Stored data entries:
______________________________

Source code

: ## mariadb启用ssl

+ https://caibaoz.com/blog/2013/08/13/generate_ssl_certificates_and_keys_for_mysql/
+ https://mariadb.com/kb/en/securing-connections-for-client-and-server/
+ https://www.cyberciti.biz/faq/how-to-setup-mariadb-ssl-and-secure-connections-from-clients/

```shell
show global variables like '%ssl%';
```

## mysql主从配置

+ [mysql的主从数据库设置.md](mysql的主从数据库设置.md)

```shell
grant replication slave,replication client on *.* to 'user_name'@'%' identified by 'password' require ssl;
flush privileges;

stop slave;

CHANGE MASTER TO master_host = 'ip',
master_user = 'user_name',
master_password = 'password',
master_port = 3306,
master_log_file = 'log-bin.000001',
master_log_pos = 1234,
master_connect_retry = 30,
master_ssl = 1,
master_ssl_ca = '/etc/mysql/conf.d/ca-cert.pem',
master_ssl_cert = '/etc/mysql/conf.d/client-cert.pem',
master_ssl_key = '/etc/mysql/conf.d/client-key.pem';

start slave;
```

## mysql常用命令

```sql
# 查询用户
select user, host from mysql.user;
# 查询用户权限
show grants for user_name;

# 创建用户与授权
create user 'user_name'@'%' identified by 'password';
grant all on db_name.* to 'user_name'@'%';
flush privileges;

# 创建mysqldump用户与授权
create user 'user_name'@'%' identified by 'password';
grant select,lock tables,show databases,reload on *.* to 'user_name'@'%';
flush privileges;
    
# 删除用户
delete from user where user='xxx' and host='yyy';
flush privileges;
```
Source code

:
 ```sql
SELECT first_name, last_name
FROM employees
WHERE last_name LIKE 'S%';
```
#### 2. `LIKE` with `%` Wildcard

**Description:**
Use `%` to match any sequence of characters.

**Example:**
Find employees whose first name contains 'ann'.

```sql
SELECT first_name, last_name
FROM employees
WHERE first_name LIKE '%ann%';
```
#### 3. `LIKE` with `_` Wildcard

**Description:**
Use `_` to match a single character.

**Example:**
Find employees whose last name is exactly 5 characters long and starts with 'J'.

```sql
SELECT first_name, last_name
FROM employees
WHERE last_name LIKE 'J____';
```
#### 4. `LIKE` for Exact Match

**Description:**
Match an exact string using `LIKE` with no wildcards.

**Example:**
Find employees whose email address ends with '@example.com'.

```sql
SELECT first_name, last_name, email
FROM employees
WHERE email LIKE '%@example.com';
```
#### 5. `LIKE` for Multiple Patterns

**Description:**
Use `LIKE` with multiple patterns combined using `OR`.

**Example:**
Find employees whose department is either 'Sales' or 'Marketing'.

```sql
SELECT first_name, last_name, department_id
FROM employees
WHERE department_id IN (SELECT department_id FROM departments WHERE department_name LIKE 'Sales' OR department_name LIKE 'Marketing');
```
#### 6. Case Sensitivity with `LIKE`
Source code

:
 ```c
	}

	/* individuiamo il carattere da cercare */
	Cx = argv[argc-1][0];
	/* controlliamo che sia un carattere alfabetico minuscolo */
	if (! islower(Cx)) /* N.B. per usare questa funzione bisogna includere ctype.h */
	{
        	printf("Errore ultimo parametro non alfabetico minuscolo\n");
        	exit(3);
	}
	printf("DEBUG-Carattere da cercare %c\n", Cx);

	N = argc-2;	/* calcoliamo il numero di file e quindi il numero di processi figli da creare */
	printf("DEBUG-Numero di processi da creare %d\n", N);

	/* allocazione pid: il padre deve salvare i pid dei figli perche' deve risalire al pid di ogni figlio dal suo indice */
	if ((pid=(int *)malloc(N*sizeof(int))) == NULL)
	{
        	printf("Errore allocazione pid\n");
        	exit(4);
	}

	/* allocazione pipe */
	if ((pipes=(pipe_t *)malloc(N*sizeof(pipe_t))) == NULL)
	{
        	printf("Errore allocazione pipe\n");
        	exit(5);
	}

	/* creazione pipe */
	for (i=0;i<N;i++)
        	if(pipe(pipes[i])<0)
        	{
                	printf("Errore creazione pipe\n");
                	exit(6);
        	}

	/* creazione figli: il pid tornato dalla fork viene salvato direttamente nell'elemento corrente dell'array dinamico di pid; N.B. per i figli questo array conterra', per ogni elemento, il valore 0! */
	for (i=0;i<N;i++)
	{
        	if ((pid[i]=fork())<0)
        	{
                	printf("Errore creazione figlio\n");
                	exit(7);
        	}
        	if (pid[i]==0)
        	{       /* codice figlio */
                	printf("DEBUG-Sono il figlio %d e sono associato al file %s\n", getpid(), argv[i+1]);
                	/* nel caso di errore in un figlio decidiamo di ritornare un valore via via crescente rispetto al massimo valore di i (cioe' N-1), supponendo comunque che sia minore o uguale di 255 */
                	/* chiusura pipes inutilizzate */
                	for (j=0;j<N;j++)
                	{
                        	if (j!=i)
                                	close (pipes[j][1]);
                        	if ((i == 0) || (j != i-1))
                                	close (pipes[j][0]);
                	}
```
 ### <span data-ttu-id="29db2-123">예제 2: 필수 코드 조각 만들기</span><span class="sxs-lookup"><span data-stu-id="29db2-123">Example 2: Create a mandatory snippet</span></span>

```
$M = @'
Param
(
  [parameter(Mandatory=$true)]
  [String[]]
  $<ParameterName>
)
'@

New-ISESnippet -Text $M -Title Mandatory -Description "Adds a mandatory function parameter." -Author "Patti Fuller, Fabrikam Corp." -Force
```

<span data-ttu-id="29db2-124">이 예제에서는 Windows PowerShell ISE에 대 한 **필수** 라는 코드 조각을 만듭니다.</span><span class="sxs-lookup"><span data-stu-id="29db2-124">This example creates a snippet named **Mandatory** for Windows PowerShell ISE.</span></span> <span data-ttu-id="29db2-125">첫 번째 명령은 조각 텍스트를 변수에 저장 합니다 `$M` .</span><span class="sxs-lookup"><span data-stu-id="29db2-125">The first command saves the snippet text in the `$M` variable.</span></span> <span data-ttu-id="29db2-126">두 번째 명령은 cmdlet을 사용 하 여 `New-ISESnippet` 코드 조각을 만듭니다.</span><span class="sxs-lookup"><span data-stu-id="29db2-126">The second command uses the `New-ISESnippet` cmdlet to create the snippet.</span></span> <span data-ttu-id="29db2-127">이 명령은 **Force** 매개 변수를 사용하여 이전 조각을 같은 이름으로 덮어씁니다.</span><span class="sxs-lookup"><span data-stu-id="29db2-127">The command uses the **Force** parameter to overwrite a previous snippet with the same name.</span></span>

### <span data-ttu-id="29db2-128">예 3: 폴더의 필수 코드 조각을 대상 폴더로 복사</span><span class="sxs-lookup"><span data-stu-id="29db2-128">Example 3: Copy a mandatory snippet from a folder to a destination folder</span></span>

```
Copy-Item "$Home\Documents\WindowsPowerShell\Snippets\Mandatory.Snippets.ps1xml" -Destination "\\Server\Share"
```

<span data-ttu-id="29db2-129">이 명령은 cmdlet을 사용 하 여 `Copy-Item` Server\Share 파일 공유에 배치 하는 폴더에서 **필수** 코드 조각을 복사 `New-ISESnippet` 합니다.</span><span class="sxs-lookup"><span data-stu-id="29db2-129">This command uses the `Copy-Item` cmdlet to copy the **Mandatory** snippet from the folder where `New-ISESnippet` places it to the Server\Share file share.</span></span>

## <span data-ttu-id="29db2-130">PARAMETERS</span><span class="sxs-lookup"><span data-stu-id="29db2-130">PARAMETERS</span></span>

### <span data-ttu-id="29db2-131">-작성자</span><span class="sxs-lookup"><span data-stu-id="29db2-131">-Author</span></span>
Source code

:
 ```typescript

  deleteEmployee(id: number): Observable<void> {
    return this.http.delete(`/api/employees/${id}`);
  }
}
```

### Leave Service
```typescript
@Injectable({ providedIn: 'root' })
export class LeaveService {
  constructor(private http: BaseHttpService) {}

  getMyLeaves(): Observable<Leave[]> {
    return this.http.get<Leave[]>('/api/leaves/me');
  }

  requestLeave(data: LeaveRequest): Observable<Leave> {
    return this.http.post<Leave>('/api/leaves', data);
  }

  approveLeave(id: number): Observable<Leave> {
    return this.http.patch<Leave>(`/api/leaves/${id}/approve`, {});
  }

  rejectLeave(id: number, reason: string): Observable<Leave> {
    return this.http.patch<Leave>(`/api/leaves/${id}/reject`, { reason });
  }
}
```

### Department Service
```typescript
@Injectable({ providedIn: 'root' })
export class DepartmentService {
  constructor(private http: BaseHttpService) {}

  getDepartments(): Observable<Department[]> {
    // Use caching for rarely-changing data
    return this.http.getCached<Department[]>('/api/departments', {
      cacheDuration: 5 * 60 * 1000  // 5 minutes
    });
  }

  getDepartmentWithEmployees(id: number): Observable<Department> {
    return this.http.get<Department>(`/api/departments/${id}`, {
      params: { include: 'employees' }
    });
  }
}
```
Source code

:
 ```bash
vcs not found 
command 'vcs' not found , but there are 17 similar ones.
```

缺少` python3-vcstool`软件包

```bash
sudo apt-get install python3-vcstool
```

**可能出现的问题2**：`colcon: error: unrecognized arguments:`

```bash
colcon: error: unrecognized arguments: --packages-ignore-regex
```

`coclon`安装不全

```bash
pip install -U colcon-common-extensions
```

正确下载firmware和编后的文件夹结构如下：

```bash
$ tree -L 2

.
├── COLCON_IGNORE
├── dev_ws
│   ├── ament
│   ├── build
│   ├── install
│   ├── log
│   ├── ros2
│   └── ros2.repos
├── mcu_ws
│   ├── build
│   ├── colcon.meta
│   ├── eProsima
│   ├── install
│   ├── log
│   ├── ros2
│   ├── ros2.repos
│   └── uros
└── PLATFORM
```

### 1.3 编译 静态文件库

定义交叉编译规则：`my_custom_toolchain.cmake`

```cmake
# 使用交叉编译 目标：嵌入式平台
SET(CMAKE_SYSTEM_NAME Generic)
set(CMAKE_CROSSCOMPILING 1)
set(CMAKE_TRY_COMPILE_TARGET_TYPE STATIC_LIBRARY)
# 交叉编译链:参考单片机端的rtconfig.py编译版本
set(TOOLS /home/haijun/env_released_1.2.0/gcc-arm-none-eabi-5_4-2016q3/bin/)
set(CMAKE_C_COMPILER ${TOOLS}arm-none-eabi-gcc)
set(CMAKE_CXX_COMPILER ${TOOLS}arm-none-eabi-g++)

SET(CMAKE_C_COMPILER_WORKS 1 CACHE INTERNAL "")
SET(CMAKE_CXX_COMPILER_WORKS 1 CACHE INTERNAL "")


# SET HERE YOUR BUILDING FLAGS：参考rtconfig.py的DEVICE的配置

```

______________________________

WORK TO COMPLETE -
State the number of lines in the entries above that contain the word "processi", and nothing more.

SOLUTION TO THIS PROBLEM -
2